# Visa for Friend



## Rahul0812 (Jan 3, 2010)

Can anyone guide me on how to get a visit/tourist visa for a friend - (a lady less than 30 years old).

All agents etc. have refused to file the application because its a lady travelling alone.


----------



## mrbig (Sep 10, 2009)

Rahul0812 said:


> Can anyone guide me on how to get a visit/tourist visa for a friend - (a lady less than 30 years old).
> 
> All agents etc. have refused to file the application because its a lady travelling alone.

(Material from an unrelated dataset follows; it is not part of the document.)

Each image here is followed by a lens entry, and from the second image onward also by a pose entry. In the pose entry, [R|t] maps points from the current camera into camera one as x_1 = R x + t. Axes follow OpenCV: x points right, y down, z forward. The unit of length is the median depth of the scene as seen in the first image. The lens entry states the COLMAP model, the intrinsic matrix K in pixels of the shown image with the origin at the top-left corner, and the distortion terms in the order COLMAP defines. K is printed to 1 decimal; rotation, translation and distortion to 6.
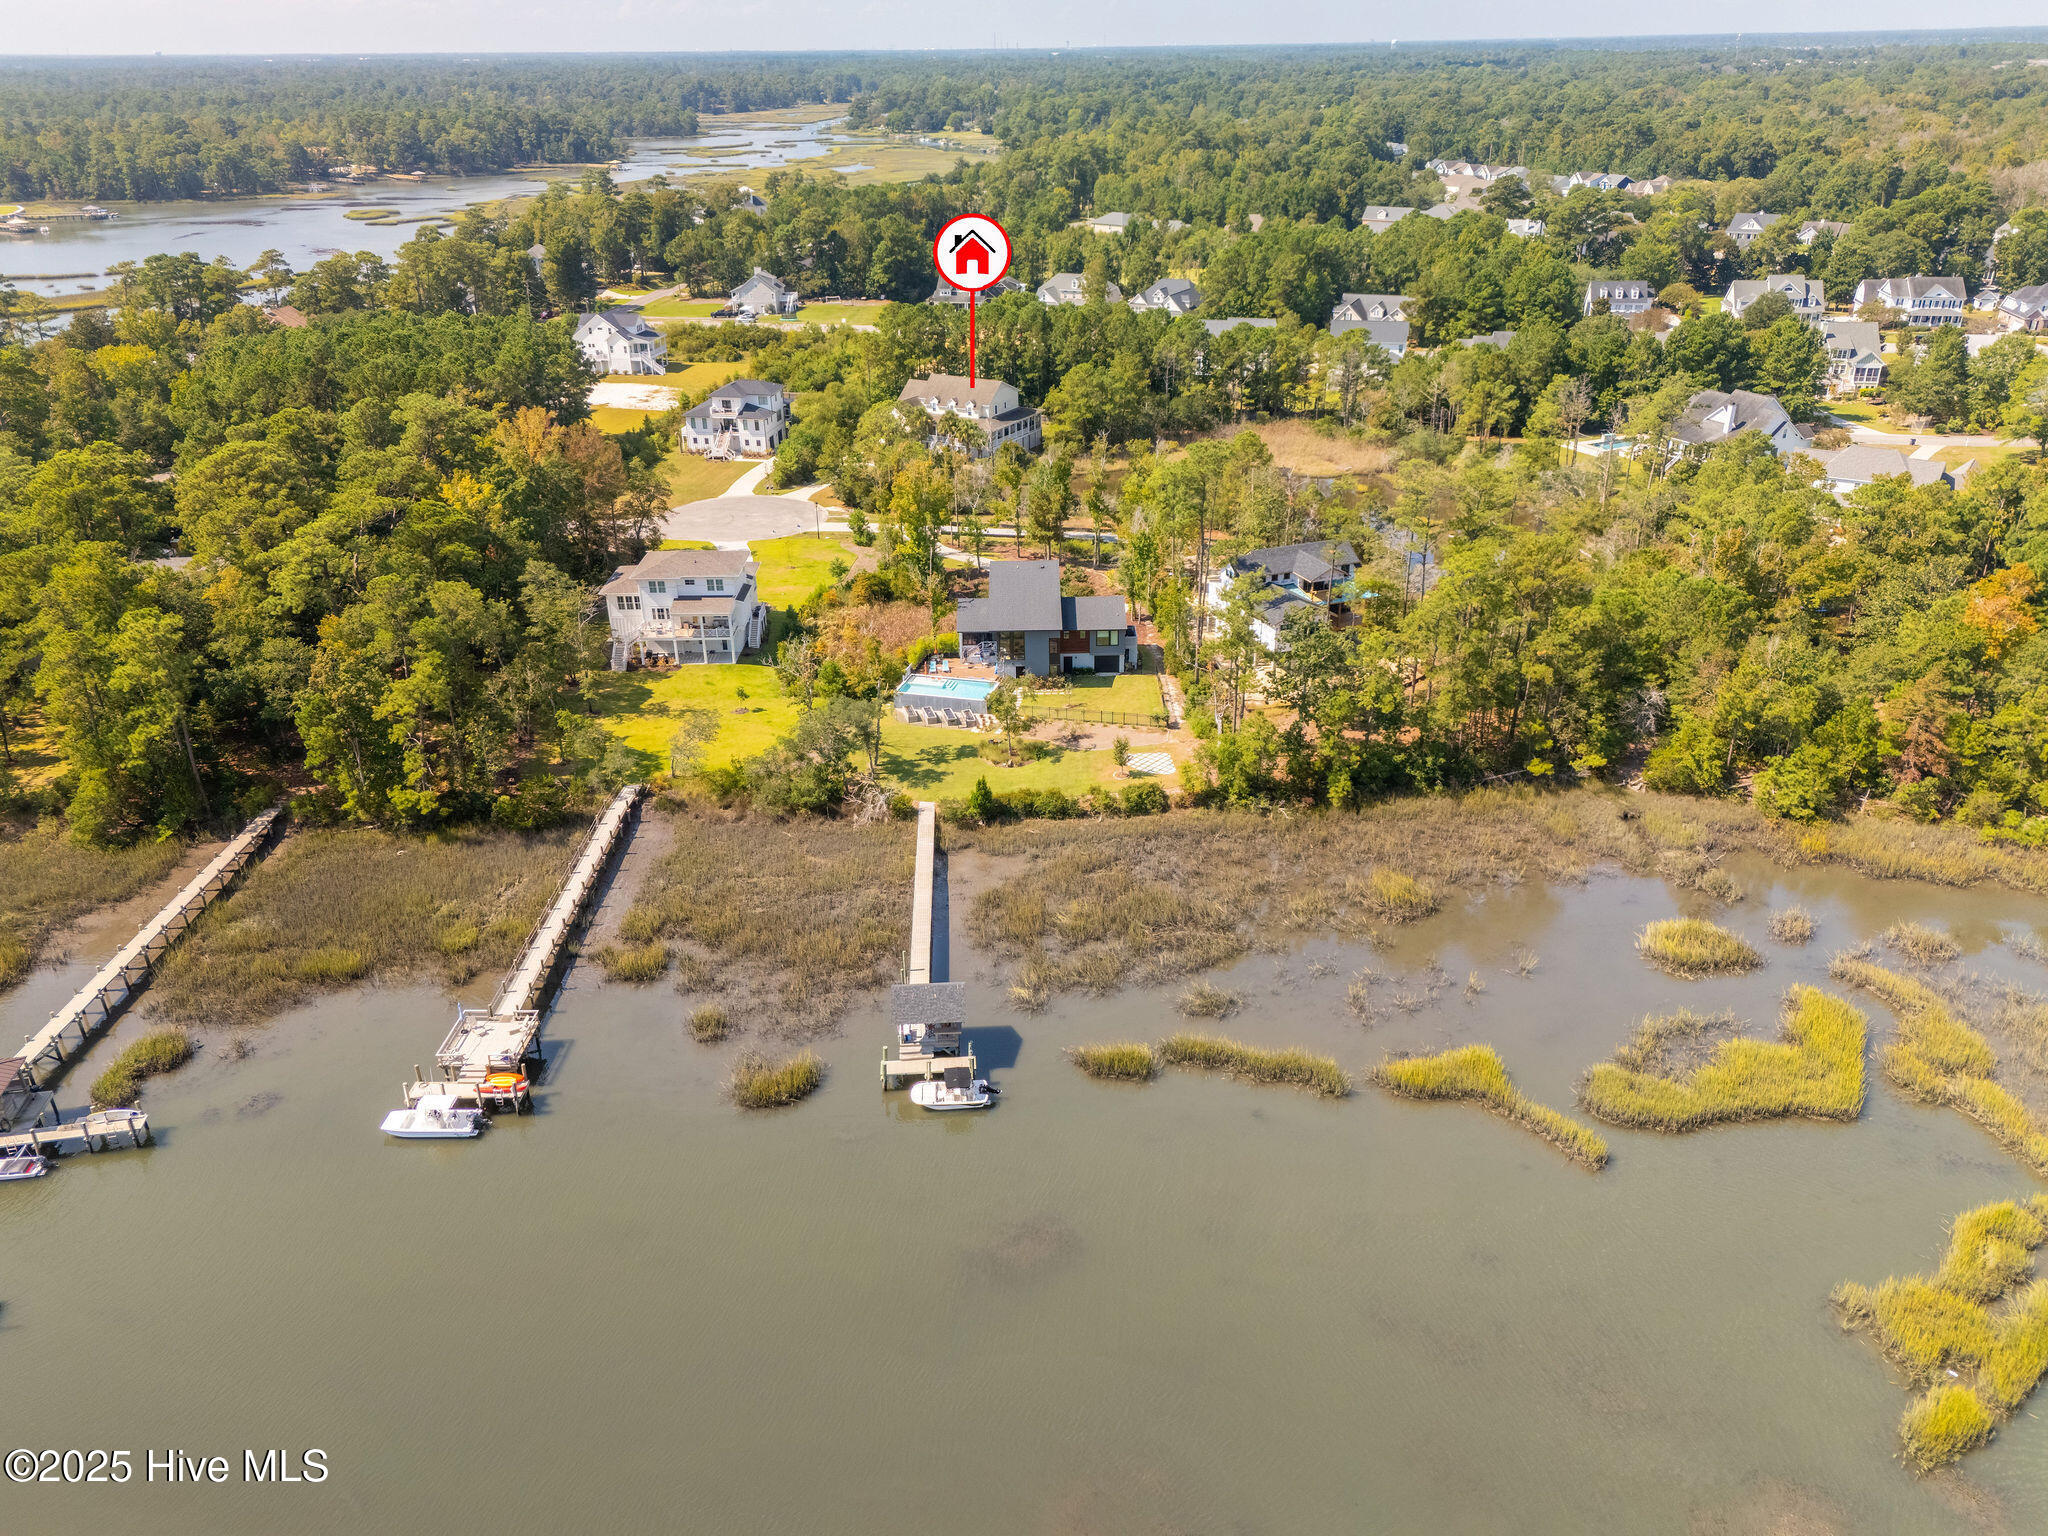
lens RADIAL K [[1519.6, 0, 1060.8], [0, 1519.6, 766.1], [0, 0, 1]] dist [0.066012, -0.049700]
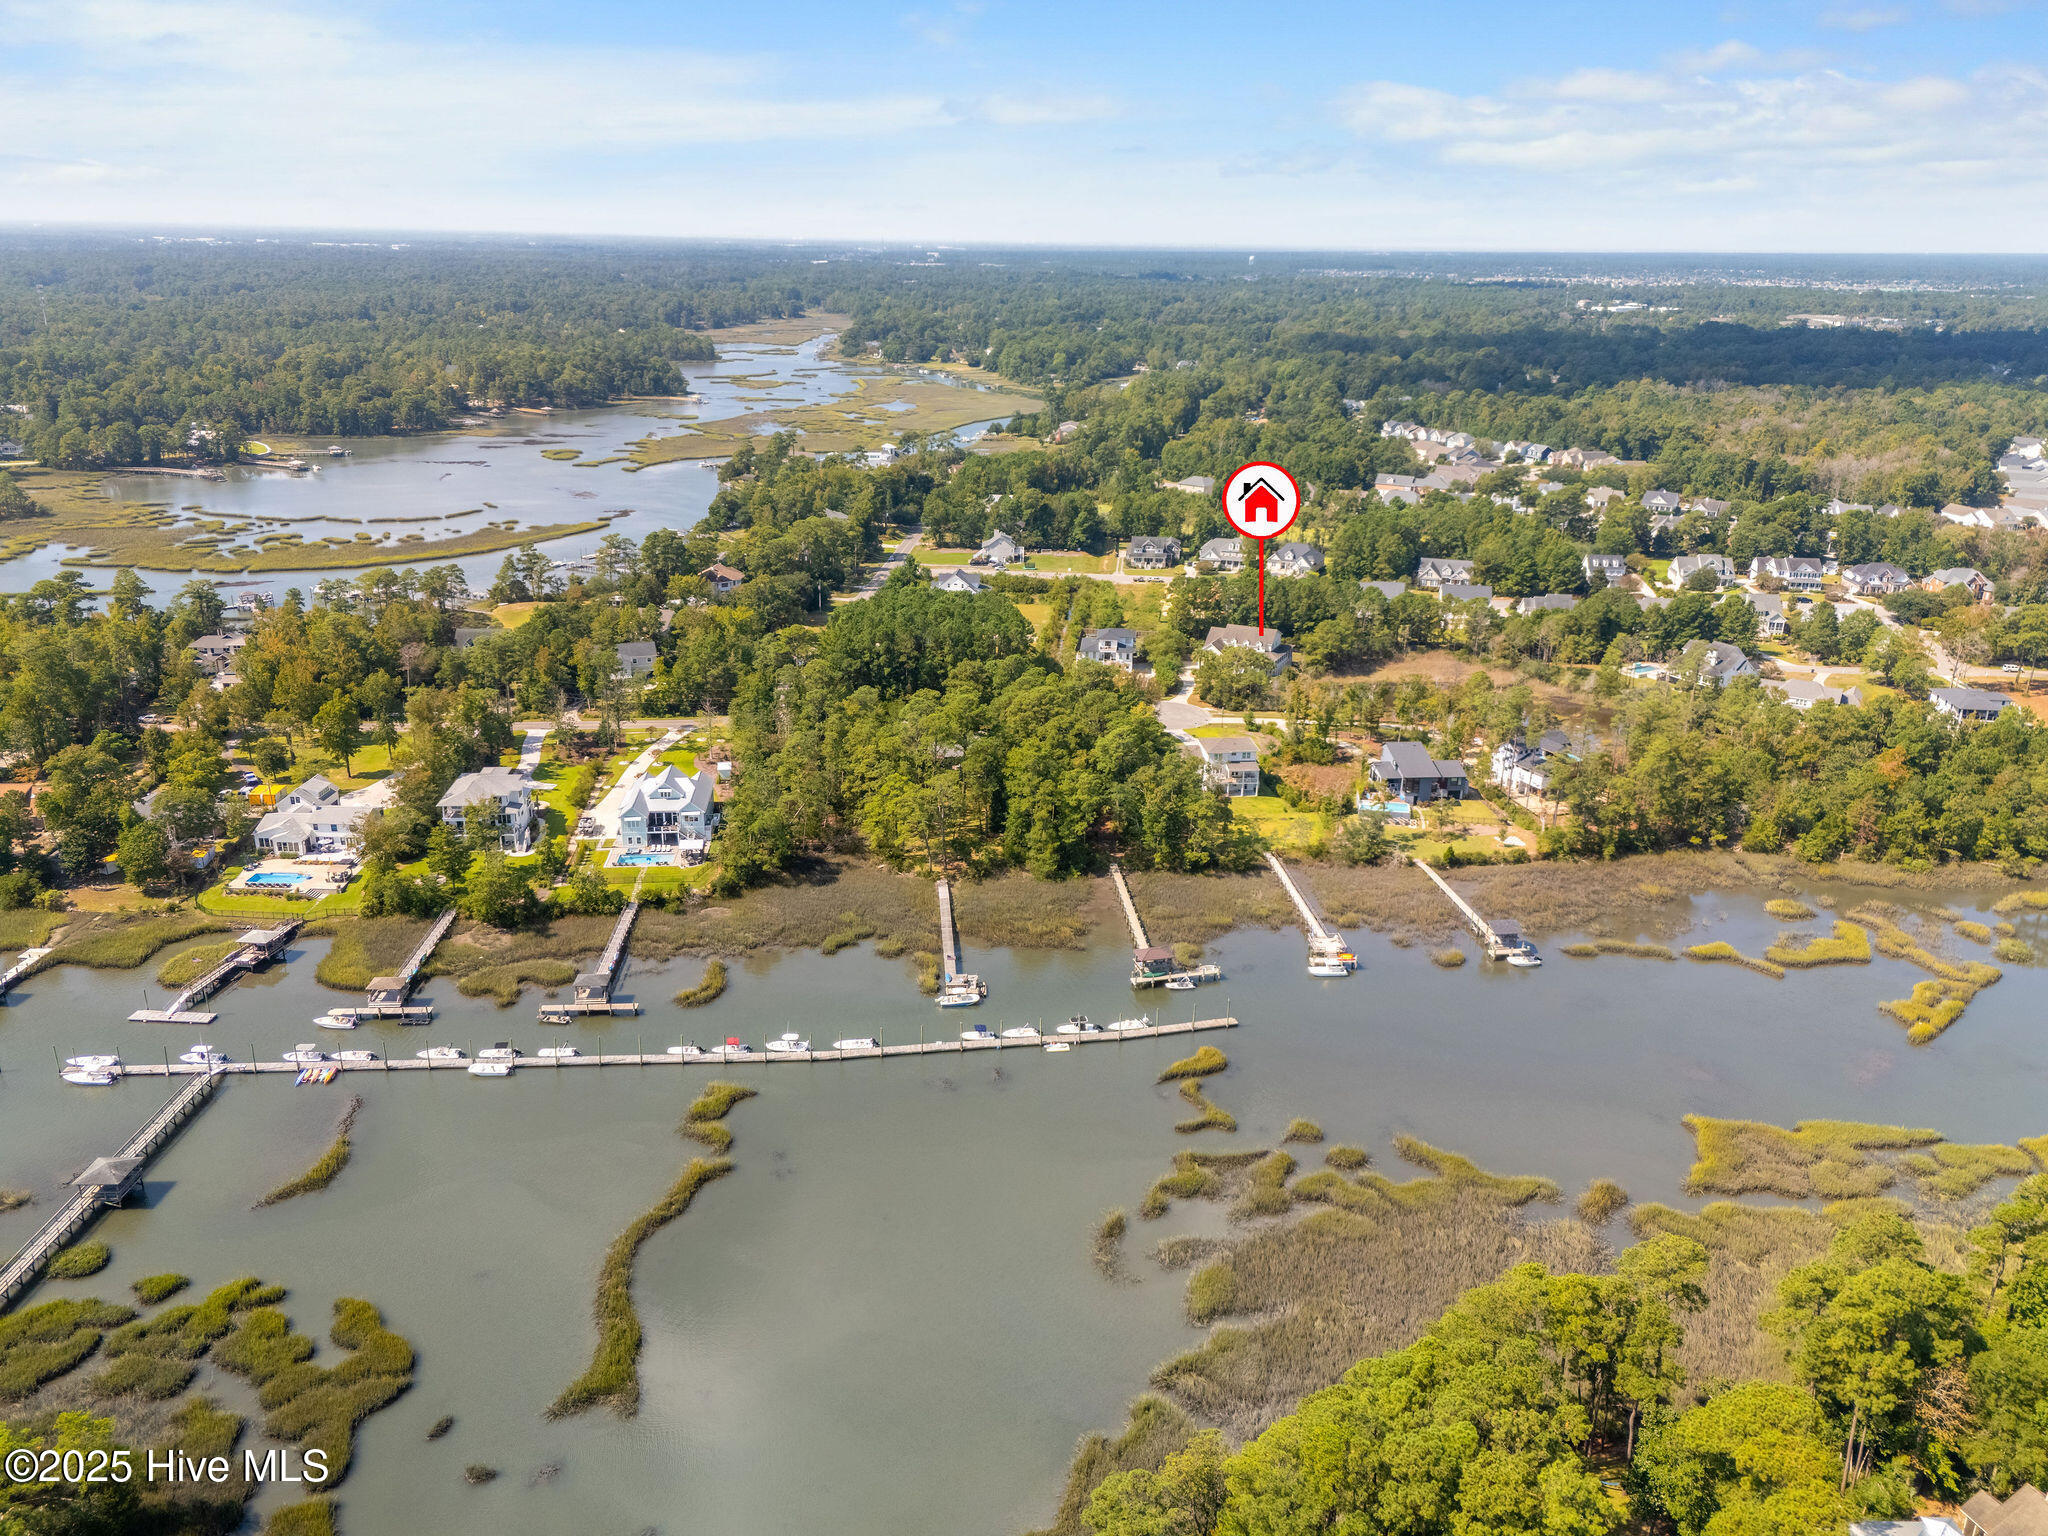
lens RADIAL K [[1519.6, 0, 1060.8], [0, 1519.6, 766.1], [0, 0, 1]] dist [0.066012, -0.049700]
pose [[0.995318, -0.002959, 0.096606, -0.689590], [0.012988, 0.994560, -0.103349, 0.095386], [-0.095774, 0.104120, 0.989943, -0.932233]]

tell her to call her embassy and ask them the route she should take.


----------



## VADXB (Jun 4, 2009)

Rahul0812 said:


> Can anyone guide me on how to get a visit/tourist visa for a friend - (a lady less than 30 years old).
> 
> All agents etc. have refused to file the application because its a lady travelling alone.


Rahul

I presume that your friend would be traveling from India? Ask her to check with VFS Dubai Visa office in India. They can arrange visa if the passenger is flying with Emirates.

Hope this helps

Cheers


----------



## Rahul0812 (Jan 3, 2010)

VADXB said:


> Rahul
> 
> I presume that your friend would be traveling from India? Ask her to check with VFS Dubai Visa office in India. They can arrange visa if the passenger is flying with Emirates.
> 
> ...


Yes she is travelling from India. Even VFS, Delhi has refused - despite the fact that she was ready to provide 2 ITRs, Bank Statements, Gaurantor etc. Some of the dox I believe were not meeting the criteria.

However, as per them an unaccompanied woman less than 30 years of age will not be issued visa by DNRD.


----------